What is this, freakin' Vietnam? Oh, it's California... |
Happened onto this show on the National Geographic Channel about marijuana growing in California's backwoods. It was just the last couple minutes, but what I saw was rather disturbing. Here was this drug agent (what agency I don't know), all decked out in his digital camo, face painted, gun strapped on, and I'm thinking, well Jesus Christ, if you go and militarize it, of course these growers are going to fight back. Criminalize a thing, and you only create criminals. Turn it into an all out war, and you get soldiers. Seen this way, the cartels, and even the smaller independent growers, are easy to understand, with all their armed guards and serious weaponry.
Why not relax the grip a bit? Look at tobacco: more addictive than heroin, but Philip Morris isn't having gun battles in the streets with R. J. Reynolds, smokers aren't mugging old ladies in the street to get their fix. They grow tobacco right out in the open in the fertile fields of the Upper South, and there's no gun running, no paramilitary agents lurking in the bushes with an M-16 and night vision goggles, nor any doing recon from their helicopters. And I've never heard of anyone decapitated by a tobacco cartel.
So my first instinct on seeing this asshole ranger was to sympathize with the growers. I don't like the violence, I don't like them trashing national/state forests and parks, don't like the chemicals they use out there, the garbage they leave, the danger they might pose to the random, innocent bushwhacker (me!). But they're just growing a freakin' plant! So people can smoke the dead flower and feel different. Why is this a crime? Why not let them down from the hills, out from the basement, and into legitimacy?
Especially with the way we fetishize freedom here in America. Now, all people love freedom, but here in the US you can't turn on the TV without hearing the idea hammered on over and over. Then, we go and tell people what they may and may not consume, and how they may and may not perceive reality. Outlawing states of consciousness, absurd! And to throw them in prison for it, taking away that all important freedom, well, it's easy to see why people would fight back. Especially with the cruel and unusual punishment that prison actually represents: prison rape is no secret. Think about it: ingesting an plant is now enough to get you thrown into a state sanctioned Roman wilderness of pain and humiliation. What a nightmare.
So, I say legalize it. I'm very libertarian on drug issues. And by the way, the comparison with tobacco is not a perfect one, and thank god for that. Tobacco is ruled by huge companies making lots of money on a plant that is finicky and hard to grow. Much like alcohol, which requires a lengthy process for most of it. But Cannabis is easy to grow; they don't call it "weed" for nothing. Legalized, we wouldn't even have to deal with sketchy-ass corporations and their big money control over government. You throw some seeds in the garden, and you're good to go. All you need to know is when to harvest and how to dry it; pretty easy stuff, I'm sure. Yeah, there'd be companies selling it, since not everyone can or will grow it, but still, I doubt there'd ever be a Philip Morris of marijuana.

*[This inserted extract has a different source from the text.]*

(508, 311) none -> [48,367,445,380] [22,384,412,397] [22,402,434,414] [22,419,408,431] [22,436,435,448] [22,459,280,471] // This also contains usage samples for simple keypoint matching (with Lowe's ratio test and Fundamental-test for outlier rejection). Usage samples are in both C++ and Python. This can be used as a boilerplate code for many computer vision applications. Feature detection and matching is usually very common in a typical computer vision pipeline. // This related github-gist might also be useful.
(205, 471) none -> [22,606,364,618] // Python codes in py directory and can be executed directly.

This is all not to even mention the diverse applications for hemp, nor the medical aspects, which are interesting and worthy but which I don't feel like going into right now :)
Here in AZ the state legislature is full of republican quasi-libertarians who are all about state's rights, getting the federal govt off the people's backs, taking back public lands, jobs at the expense of the environment, Obama's birth certificate, seceding from the union, etc. They're real big on individual liberties and rights. But the strangest thing is that after the voters passed a ballot initiative to legalize medicinal pot, the repubs/libertarians have been trying every technicality and legal loophole to get it blocked. Interesting little bit of hypocrisy there, methinks.
ReplyDelete"Roman wilderness of pain" -- love the Doors reference there, dude. :-)
Bizarre. But not surprising that the Republicans would get everything wrong. As for the Doors reference, seemed appropriate, given the subject. ;)
ReplyDeleteIf tobacco is legal, marijuana should be legal. If alcohol is legal, marijuana should be legal. Heck, people get more "stoned" on legal prescription drugs, so marijuana should be legal.
ReplyDeleteIt boggles my mind. I have never tried the stuff and don't plan on it, but even a person like me knows there is no rational reason for pot to be illegal.